「隼人様…?」
「ところで朱鷺子殿」
朱鷺子の言葉を遮って隼人は不意に切り出した。先ほどまで確かにその顔に落としていた影を、一瞬でぬぐい去っている。
「あ、はい。何でしょう?」
「この町に長く住んでいるようだが、一つお聞きできないか」
「何をですか?」
朱鷺子は訳の分からぬまま、小首を傾げて隼人の言葉を待つ。
「この辺りに剣術の道場はないかと。その…兄上に剣の心得があったのなら、通っていたところがあったのでは?」
隼人は′Zの言葉を少しだけ潜めるようにして尋ねる。
「ええ、ございましてよ。この町の東の外れに道場があります。小さいですが江戸の頃より続いている、由緒ある道場ですわ。今は幾分人が減ってしまったと聞きますが、昔はそれは活気があったのだと。兄だけでなく、父も通っていた場所です」
「父上も?」
「はい。あ、けれど父の場合は病死だったのだと。実はお恥ずかしい話、父のことは私よく知らないのです。父は長いこと家を空けていたのですが、家長が家の者に事情をよく知らせぬままそのようなことをすることに、あまり多くの理由はございませんでしょう?ですから、詳しい話は私も母に聞きがたいのです」
「…そうか」
隼人はまた一つ聞いてはならぬ事を尋ねたのだと感じて、罰の悪そうに一言呟く。それに気がついて、朱鷺子は早口気味に切り替えした。
「あ、隼人様の目的とは道場のことでしたの?」
目的の一端を掴むまでは…そう言った隼人の言葉の意味を、朱鷺子は人知れず考えていたのだ。
「いや…そう言う訳ではないのだが…」
そしてまたフイッと隼人は目線を逸らす。
しかし朱鷺子は隼人のそんな反応に対して、ふふふっと鈴のような含み笑いをした。隼人は不可思議な表情で、朱鷺子の方へ振り返る。
「お互い様、ですわね、私たち」
お互いに思い出したくないことがあって、お互いに人には言いがたい秘めたものがあって、それを話すときには目線を思わず逸らしてしまう。
おしゃべりな朱鷺子と、無口な隼人。
そんな対照的な二人にあって、お互いを映す鏡のような共通点。朱鷺子はそれが嬉しくて、頬を赤らめて微笑んでいた。
「そうだな」
隼人もそんな朱鷺子を見ると、はにかむように笑った。朱鷺子とは違って声を立てず、ただ目を細めただけの静かで柔和な笑み。

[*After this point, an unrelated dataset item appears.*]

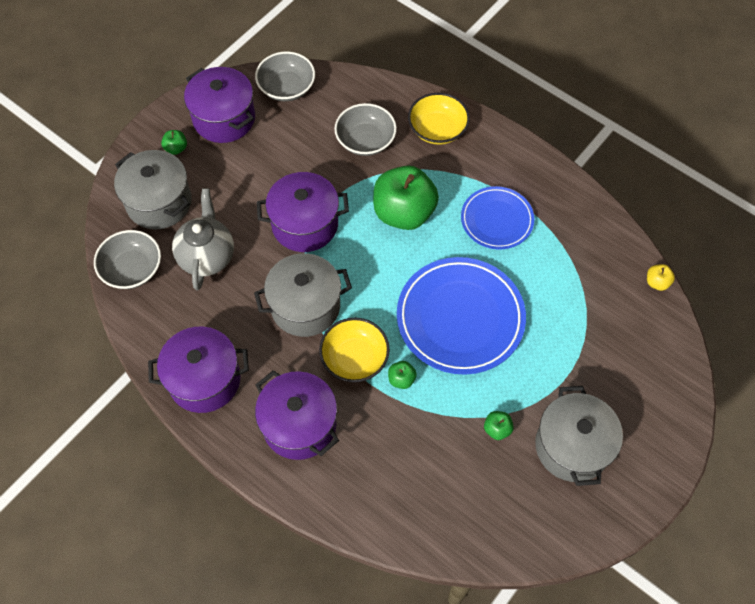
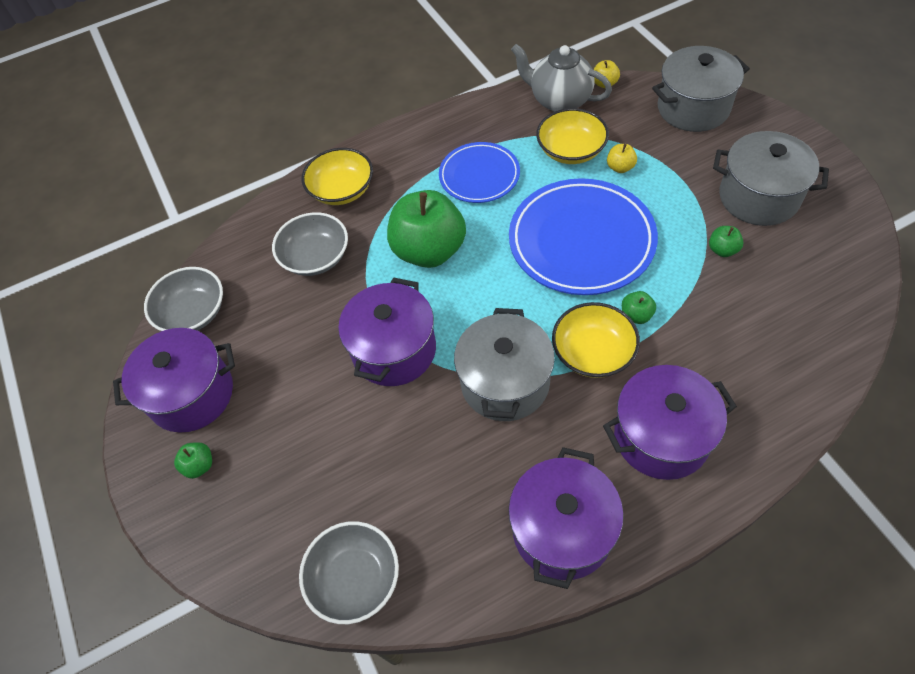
camera: 60 degrees left, 5 degrees down
grey pot [114,150,192,229] -> grey pot moved to [652,46,750,132]
grey teapot [172,188,234,290] -> grey teapot moved to [511,44,612,112]
none -> yellow bowl [536,108,609,164]
none -> yellow apple [607,144,637,173]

ああ…なんと至福の時、空が綺麗に晴れ渡った時と、新しい着物を初めて着た時と、珍しい干菓子をもらった時と、そのすべてを合わせてもまだ足りないほどに、今満たされているこの気持ち。この時がずっと続けばよいのにとすら、朱鷺子は思っていた。
「…さて」
だがややあって隼人が切り出す。
「俺はそろそろ行かなくては。その道場を早速訪ねてみようと思う」
「え?あ、はい…」
朱鷺子は隼人の言葉に、心中大変に惜しく思われたのをとっさに隠して返事を返した。明日もまた会えるだろうか、心は早くも次の機会を待ちわびている。
「着物のこと、大変にかたじけない。ありがたく着させてもらう」
「とんでもないですわ」
「ではまた」
隼人はさりげなくそう言うと、着物の入った包みを小脇に抱えて朱鷺子とすれ違った。足摺の音が、一歩また一歩と遠ざかっていく。
「ではまた」…朱鷺子の心中には隼人の一言が反響していた。また会いたいと願う心に、共鳴してくるその言葉。別れ際の寂しさに負けぬ嬉しさが、また心いっぱいに溢れてくる。
「ええ、ええ!必ずまた!」
朱鷺子は人目もはばからず、大きく手を振って応えた。頭上に広がる青空と同じくらいに清々しいその声。隼人は一瞬だけ振り返るような素振りを見せたが、朱鷺子の顔を見るまでには省みることはなく、少し歩みの速度をゆるめただけでそのまま歩いていった。隼人は一体どのような表情だったのだろうか…、それを想像するだけでまた胸の奥がくすぐったくなる。朱鷺子はにっこりと満面の笑みのまま深く深呼吸をした。
どれだけたくさん息を吐いても、胸には嬉しさの固まりが確かにあって、呼吸と一緒に抜け出ていくことは決してなかった。その胸の重みが、朱鷺子には大変に心地よく感じられたのであった。